Our conversation in the app felt forced and stilted, but we agree to a date anyway. It’s going surprisingly well. She tells me an amazing story about how she recently saw a cat land on its feet after she threw it nearly thirty meters! I mesmerize her with a story about finding a lump in my thigh that turned out to be benign. A facilities op interrupts our conversation to inform us there is a problem with the oxygen levels in the building. We evacuate into a nearby hangar and wait in silence for the hypoxemia to pass. “Wait,” I say after a while, “why the hell did you throw a cat?”
A few hours before our date, she sends me a message: “Do you really weigh 190lbs?” “Yep!” I reply. But when I can’t find her at Commissary Bravo, it dawns on me that she is probably referring to our Mars weights, which means I’m looking for someone nearly three times larger than I’d imagined.

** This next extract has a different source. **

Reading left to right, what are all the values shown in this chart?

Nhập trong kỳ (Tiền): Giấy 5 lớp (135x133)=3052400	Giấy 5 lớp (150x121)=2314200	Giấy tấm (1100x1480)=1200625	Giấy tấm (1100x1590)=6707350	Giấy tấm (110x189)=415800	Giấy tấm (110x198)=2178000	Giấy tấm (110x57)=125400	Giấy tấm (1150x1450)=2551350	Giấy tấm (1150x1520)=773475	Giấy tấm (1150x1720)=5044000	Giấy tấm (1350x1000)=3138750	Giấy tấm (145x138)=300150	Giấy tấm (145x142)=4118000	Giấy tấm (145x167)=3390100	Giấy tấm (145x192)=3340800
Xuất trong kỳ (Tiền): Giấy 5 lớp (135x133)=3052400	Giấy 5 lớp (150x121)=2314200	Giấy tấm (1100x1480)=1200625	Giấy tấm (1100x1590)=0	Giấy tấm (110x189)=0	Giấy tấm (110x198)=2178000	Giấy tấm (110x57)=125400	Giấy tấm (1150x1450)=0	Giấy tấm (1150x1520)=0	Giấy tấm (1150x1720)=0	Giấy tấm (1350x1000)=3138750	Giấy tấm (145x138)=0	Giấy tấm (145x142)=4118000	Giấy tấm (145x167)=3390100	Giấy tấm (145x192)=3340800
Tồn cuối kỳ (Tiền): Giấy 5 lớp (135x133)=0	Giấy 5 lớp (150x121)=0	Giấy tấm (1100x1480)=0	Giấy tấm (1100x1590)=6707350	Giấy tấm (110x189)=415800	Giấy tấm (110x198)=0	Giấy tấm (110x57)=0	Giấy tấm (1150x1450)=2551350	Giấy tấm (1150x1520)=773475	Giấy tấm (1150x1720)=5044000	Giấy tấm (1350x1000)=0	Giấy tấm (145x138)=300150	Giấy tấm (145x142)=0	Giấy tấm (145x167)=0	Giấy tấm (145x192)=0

Eventually we find each other, and despite the confusion, we have a nice time, though she keeps looking at my waist and saying she doesn’t usually date “skinny guys.” I order some loaded nachos, to prove I’m capable of change, but the next day she unmatches me.
She looks like a supermodel in her photos, so I’m slightly nervous about what her reaction will be to my bald head and bony elbows. But she lights up when she sees me, flashing the same bright smile I saw in her picture. The exact same smile, in fact. As she gives me a quick hug, I hear the faint hums and clicks of motorized appendages. “So, are you autonomous or remotely operated?” I ask, unwilling to pretend she’s human, but also reluctant to forgo the possibility of sex. “What do you mean? I’m not a robot,” she says, which means she’s remote-controlled, because the autonomous robots aren’t permitted to lie. Still, I’m surprised — this is the most advanced robot I’ve seen. Then I remember a notice of an active Turing test sent by the big boss himself. “Elon, is that you in there?” I ask. The robot doesn’t respond. It just sits there with a neutral smile, blinking and making small naturalistic gestures. I order another drink and leave the robot with the bill.
We go for a romantic drive around the settlement in one of the land rovers. Ten minutes in, we get a message that an unexpected dust storm is rapidly approaching. She stops the rover and quickly assembles the emergency shelter. She yells for me to retrieve the air tank and rations. I pull two metal cases from beneath the rover as a wall of red dust sweeps over the settlement. The last thing I see as I zip the tent behind us is our rover tumbling through the air like a leaf. For 11 days, we huddle next to each other through sub-zero temperatures, unable to do much more than hold each other and pray. Finally, a message comes over our phones that the storm has passed and a rover is coming to rescue us. We dig our way out from the dust. Our muscles have atrophied; our eyes struggle to adjust to the soft light of dusk. “We’re gonna tell our kids about this one day,” she says in a hoarse whisper. “Kids?” I say, and with my last ounce of strength, I unmatch her.
A friend sets me up on a blind date with an engineer I never met on the app. She arrives twenty minutes late, wearing a worn-out pair of Neutral Comfort Attire #1. She puts her bare feet up on the chair next to me and I smell them immediately. “Remember when you said ‘Not if I were the last woman on Earth?’” She chugs my drink then belches, sending droplets of recycled urine and saliva cascading across my face.